Any Good Pot Roast Recipes?

Hated pot roast all my life. My mother’s was beef broth shoe leather with tasteless veggies. Several years ago we attended a birthday dinner at Lark Creek Inn, (now closed), in Larkspur. We looked at the menu on line and their pot roast sounded good for some unknown reason. I ordered it. It was so delicious, flavorful and tender. It came in an individual serving size bowl. Can’t get the recipe from them and their other Lark Creek restaurants in the bay area won’t cough it up, so does anybody here have a good recipe? Damn, now I hungry.

====

-- Task requirements --
A) According to the pot roast post, in what town was Lark Creek Inn located?
B) Rewrite the pot roast post from "Any Good Pot" to "now I hungry.", inclusive, changing "veggies" to "vegetables".
C) Pick up the pot roast post after its final sentence and keep writing it.
The listing that comes next is separate material, unconnected to the pot roast post.

====

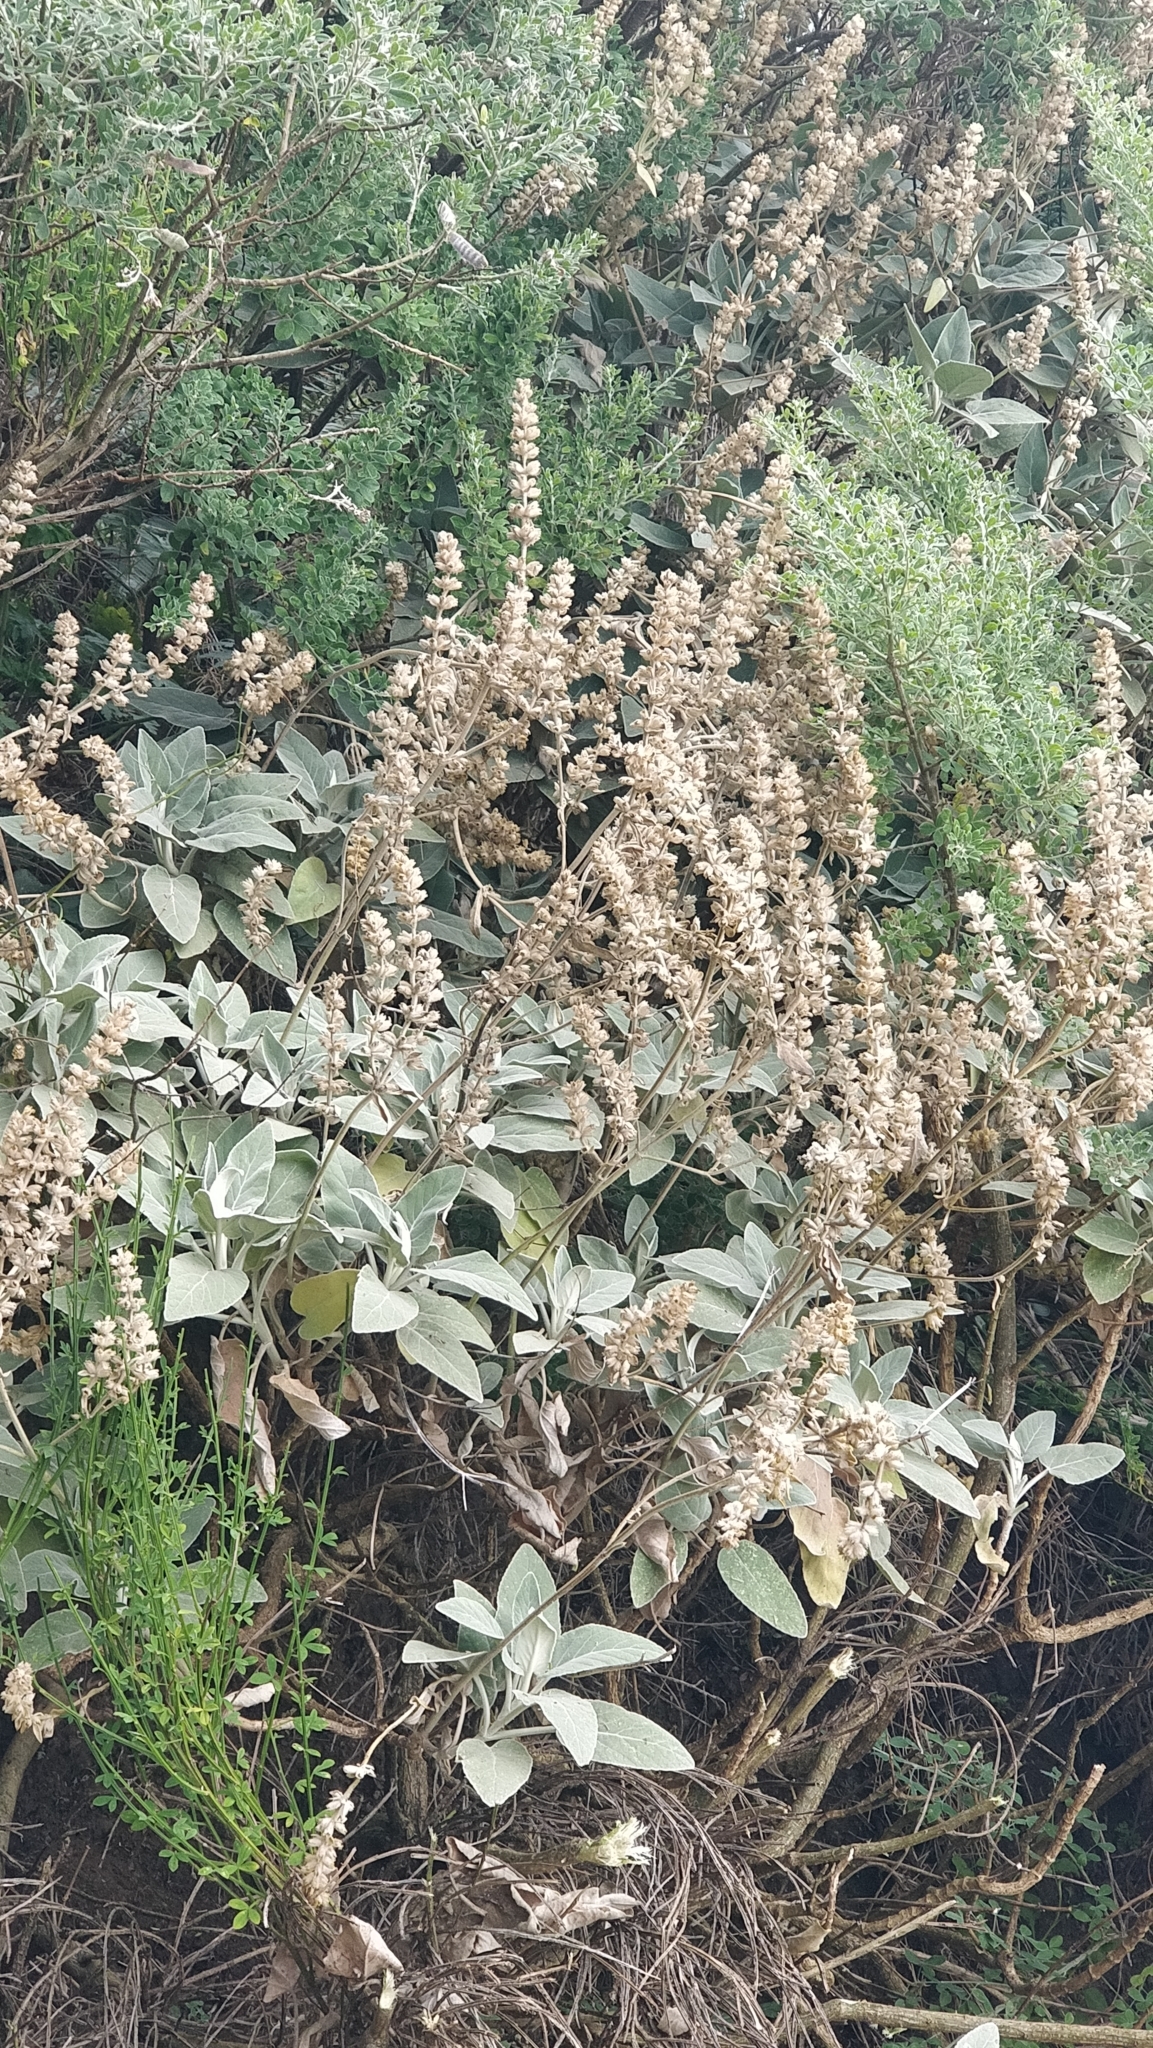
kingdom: Plantae
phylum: Tracheophyta
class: Magnoliopsida
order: Lamiales
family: Lamiaceae
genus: Sideritis
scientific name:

====

-- Solved tasks --
A) Larkspur.

B)
Any Good Pot Roast Recipes?

Hated pot roast all my life. My mother’s was beef broth shoe leather with tasteless vegetables. Several years ago we attended a birthday dinner at Lark Creek Inn, (now closed), in Larkspur. We looked at the menu on line and their pot roast sounded good for some unknown reason. I ordered it. It was so delicious, flavorful and tender. It came in an individual serving size bowl. Can’t get the recipe from them and their other Lark Creek restaurants in the bay area won’t cough it up, so does anybody here have a good recipe? Damn, now I hungry.

C)
I’ve been on a life-long quest for the perfect pot roast. I stumbled upon this several years ago and continue to make because it is really the best (and easiest) I’ve ever had:

Mississippi Pot Roast
1 (3-4 pounds) chuck roast
1/2 lb. cremini mushrooms, sliced
1 packet ranch dressing mix
1 packet au jus gravy mix
8 T. butter
4-5 pepperocini peppers

Scatter mushrooms around the bottom of a slow cooker, then place chuck roast on top of the mushrooms. Dump ranch dressing mix, au jus mix, stick of butter and the pepperocinis on top of the roast and cover. Turn slow cooker on low for 8-9 hours. Remove roast and allow to rest for 15 minutes. Pour gravy into fat separator and de-fat. Chop pepperocinis and add with mushrooms into gravy. Carve into slices (or shred) and serve with polenta or mashed potatoes. Pass gravy.

what tends to go wrong with a lot of people’s pot roast is they don’t brown it first.

Ingredients:
chuck roast - size how you want. I normally go 4-6 lbs because I like leftovers
onions
garlic - usually leave cloves whole and put in as many as you’d like depending on your taste for garlic. I go nuts personally.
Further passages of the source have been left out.